TeamSpirit is a micro-cap company (~¥3.2B enterprise value) & is likely too small / illiquid for most institutional investors. This could limit the ability of the stock to “fully re-rate”, even if execution is on-point. Relatedly, such a re-rating may come later than otherwise hoped or expected, or potentially not at all
Mitigant: while probably not an optimal outcome for public shareholders, with the likely accelerated growth in software focused private equity in Japan over the coming years, coupled with the new CEO’s experience, sophistication & industry reputation + network, there is more likely than not a “private-equity put” in play here that is (hopefully) significantly above today’s current share price. That said, such “private equity puts” are not something an investor should generally rely on
Further Due Diligence Required:
More fully vet the quality & perspectives of the new CEO (i.e. reference checks)

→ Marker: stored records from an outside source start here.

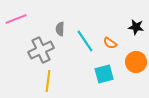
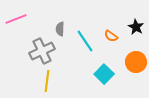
black star: rotated 21 degrees clockwise
orange semicircle: moved 1 px right, 7 px up
gray cross: moved 1 px right, 1 px down
cyan square: rotated 30 degrees counterclockwise
yellow line: moved 1 px left
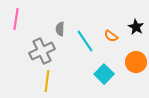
pink line: rotated 60 degrees counterclockwise
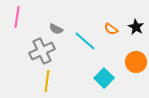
pink line: moved 1 px right, 2 px up
gray semicircle: moved 4 px left; rotated 64 degrees counterclockwise
orange semicircle: moved 7 px up
cyan line: rotated 15 degrees counterclockwise
cyan square: moved 4 px down
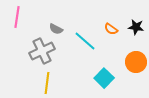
black star: rotated 21 degrees counterclockwise
yellow line: moved 2 px down
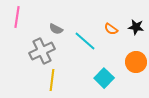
yellow line: moved 5 px right, 3 px up
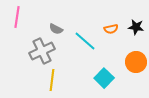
orange semicircle: rotated 48 degrees counterclockwise
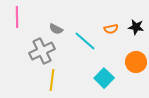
pink line: rotated 10 degrees counterclockwise
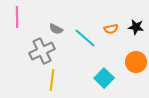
cyan line: moved 3 px up
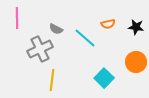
pink line: moved 1 px down
orange semicircle: moved 3 px left, 5 px up
gray cross: moved 2 px left, 2 px up
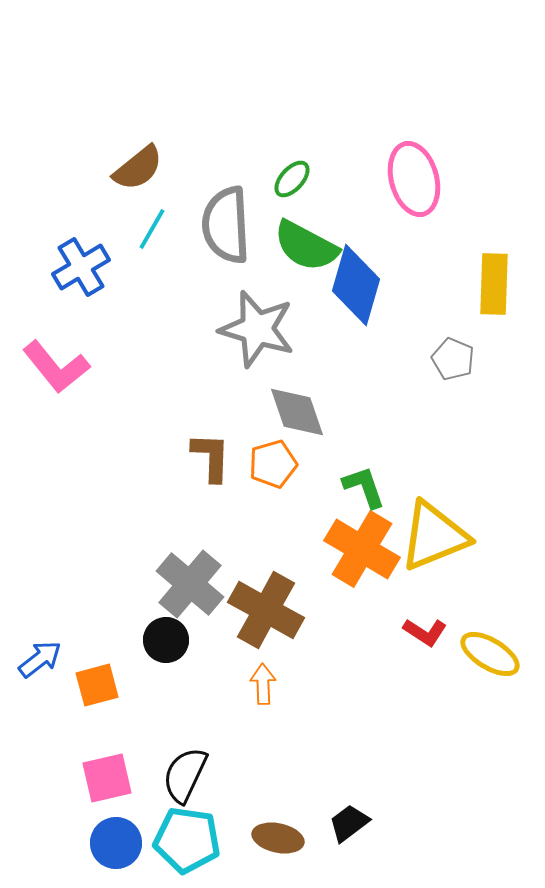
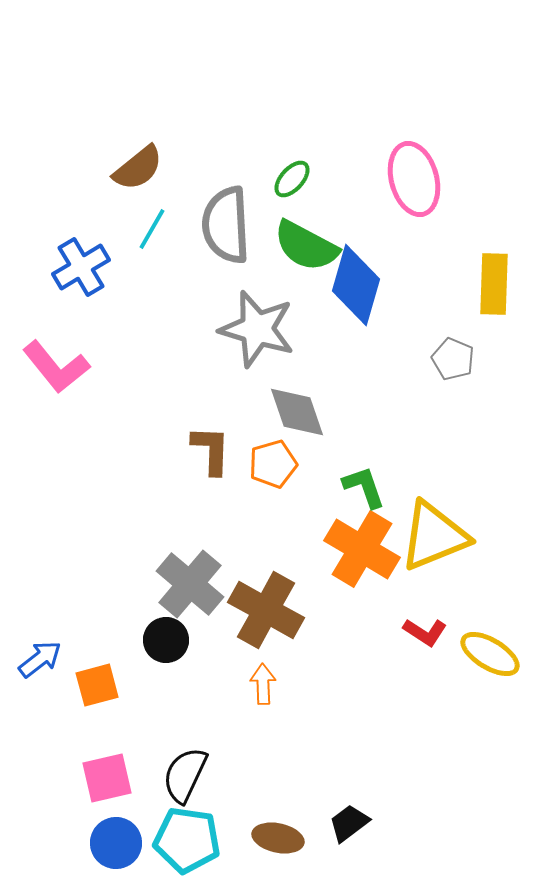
brown L-shape: moved 7 px up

A more fulsome assessment of the competitive landscape in the HCM space
Conduct (the rather difficult to do in Japan) customer / expert calls about TeamSpirit’s products, support & so on
Thanks for reading!
Hi Will Schoebs, you are mega bull on Sansan. Looking at the 3 sw suites, esp. the highly profitable Sansan at 50% mgns, it seems they just sell point solutions? How defensible are their sw suites? It seems like something which could be uprooted by a bigger player.
Thank you for this article. Do you know Future Corp and have an opinion? I like the figures, but cannot value the quality of the IT Service.